Section 12. Change in Capital Structure
(a) In the event of a stock dividend, stock split or combination of shares, recapitalization or merger in which the Company is the surviving corporation, or other change in the Company’s capital stock applicable to all shareholders generally, the number and kind of shares of stock or other securities of the Company to be subject to the Plan, the maximum number of authorized but unissued shares or other securities that may be delivered under the Plan, and other relevant provisions shall be appropriately adjusted by the Committee, whose determination shall be binding on all persons.
(b) If the Company is a party to a consolidation or a merger in which the Company is not the surviving corporation, a transaction that results in the acquisition of substantially all of the Company’s outstanding stock by a single person or entity, or a sale or transfer of substantially all of the Company’s assets, the Committee may take such actions with respect to the Plan as the Committee deems appropriate.
(c) Notwithstanding anything in the Plan to the contrary, the Committee may take the foregoing actions without the consent of any Participating Employee, and the Committee’s determination shall be conclusive and binding on all persons for all purposes.
Section 13. Amendment of the Plan
The Board may at any time, or from time to time, amend the Plan in any respect; provided, however, that the shareholders of the Company must approve any amendment that would materially (a) increase the benefits accruing to Participating Employees under the Plan, (b) increase (other than pursuant to Section 12) the number of securities that may be issued under the Plan, or (c) modify the requirements as to eligibility for participation in the Plan. The Board’s designation of a Designated Subsidiary shall not be deemed to be an amendment of the Plan.

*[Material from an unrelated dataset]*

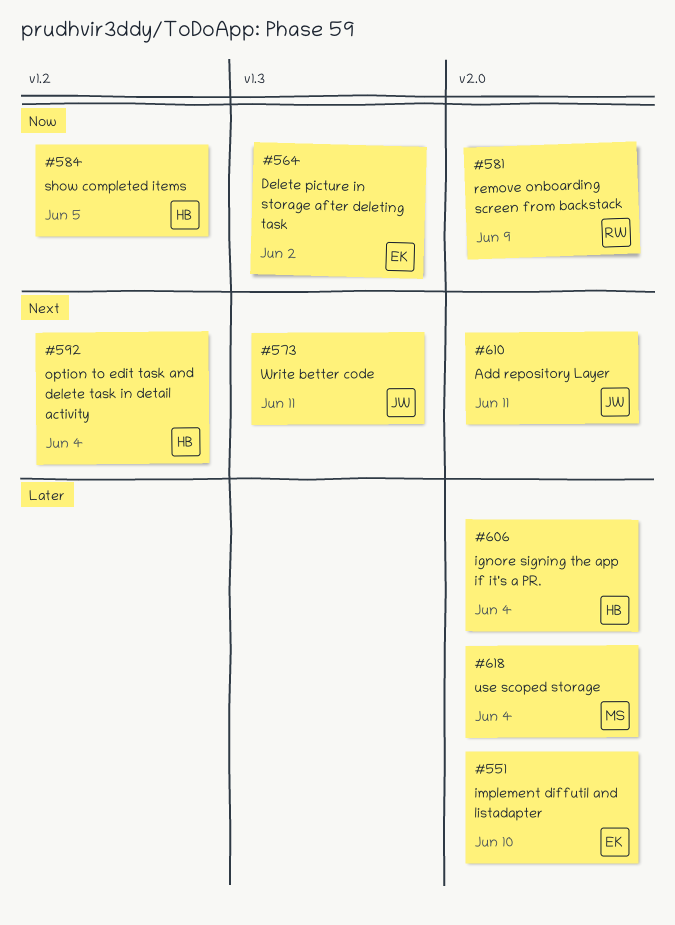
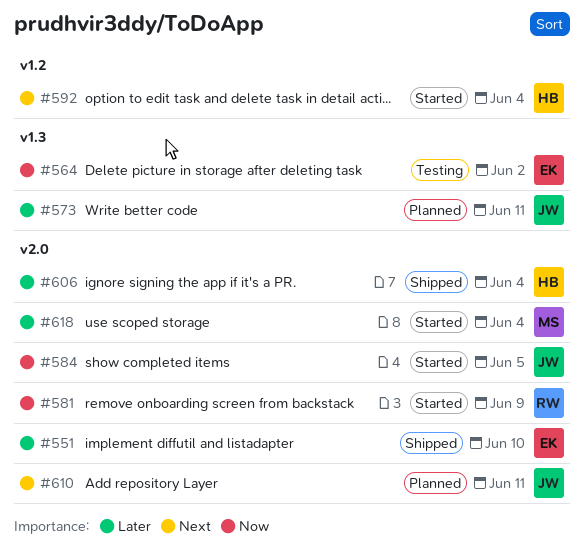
#573, priority: Next -> Later
#584, owner: HB -> JW
#584, label: v1.2 -> v2.0

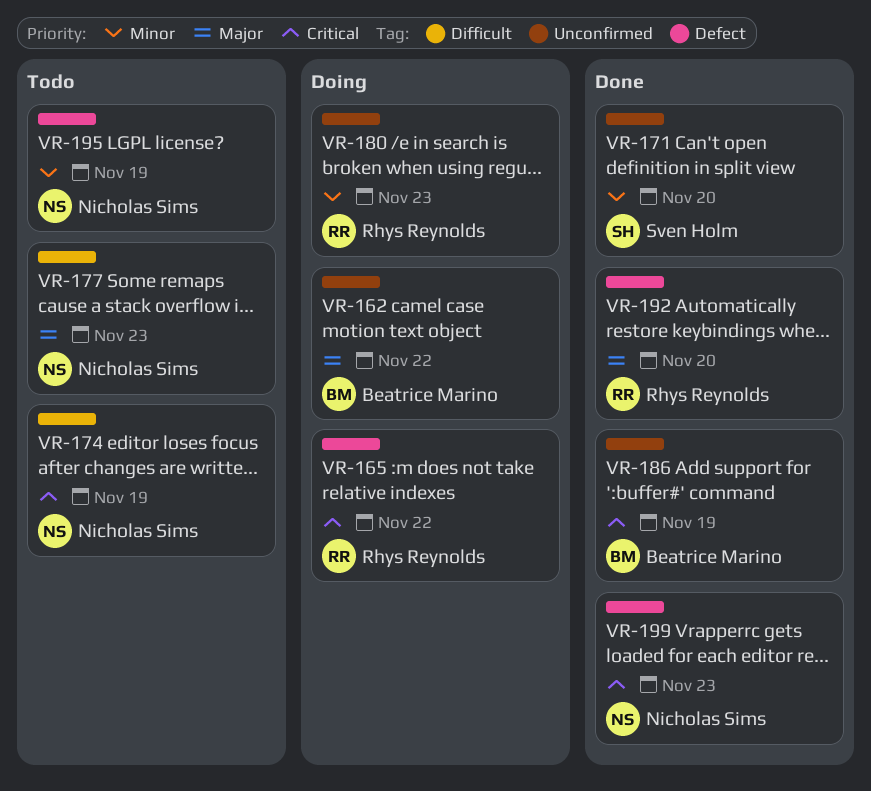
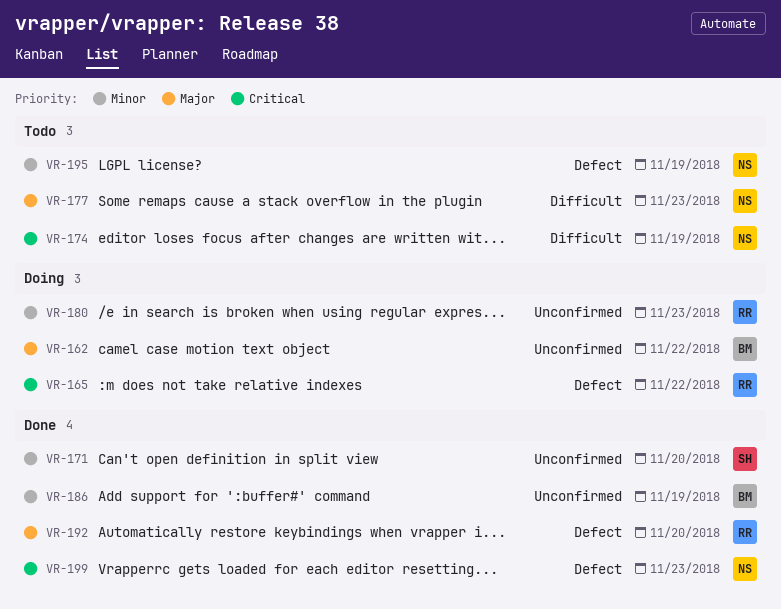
VR-186, priority: Critical -> Minor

Section 14. Termination of the Plan
The Plan and all rights of employees hereunder to purchase shares shall terminate:
(a) on the Investment Date that Participating Employees become entitled to purchase a number of shares greater than the number of shares remaining available for purchase hereunder; or
(b) on any date in the discretion of the Board.
In the event that the Plan terminates under the circumstances described in “(a)” above, the shares remaining available for purchase as of the termination date shall be purchased by Participating Employees on a pro rata basis. Upon any termination of the Plan, the amounts remaining in each Participating Employee’s Payroll Deduction Account shall be promptly refunded to him, and certificates shall be issued, as provided in Section 9, representing the whole shares then credited to each Participating Employee’s Investment Account (with the Fair Market Value, as of the Issuance Date, of any fractional shares paid to him in cash).
Section 15. Government and Other Regulations
The Plan, and the grant and exercise of rights to purchase shares hereunder, and the Company’s obligation to sell and deliver shares upon the exercise of rights to purchase shares, shall be subject to all applicable federal, state and foreign laws, rules and regulations, and to such approvals by any regulatory or government agency as may, in the opinion of counsel for the Company, be required.
Section 16. Effective Date of the Plan
Subject to due approval of the Plan by the shareholders of the Company, the Plan shall become effective on October 1, 1995.
Section 17. In General
As used herein, the masculine pronoun shall include the feminine and the neuter, and the singular shall include the plural, as appropriate to the context. As used herein, the capitalized term “Section” means the appropriate Section of the Plan.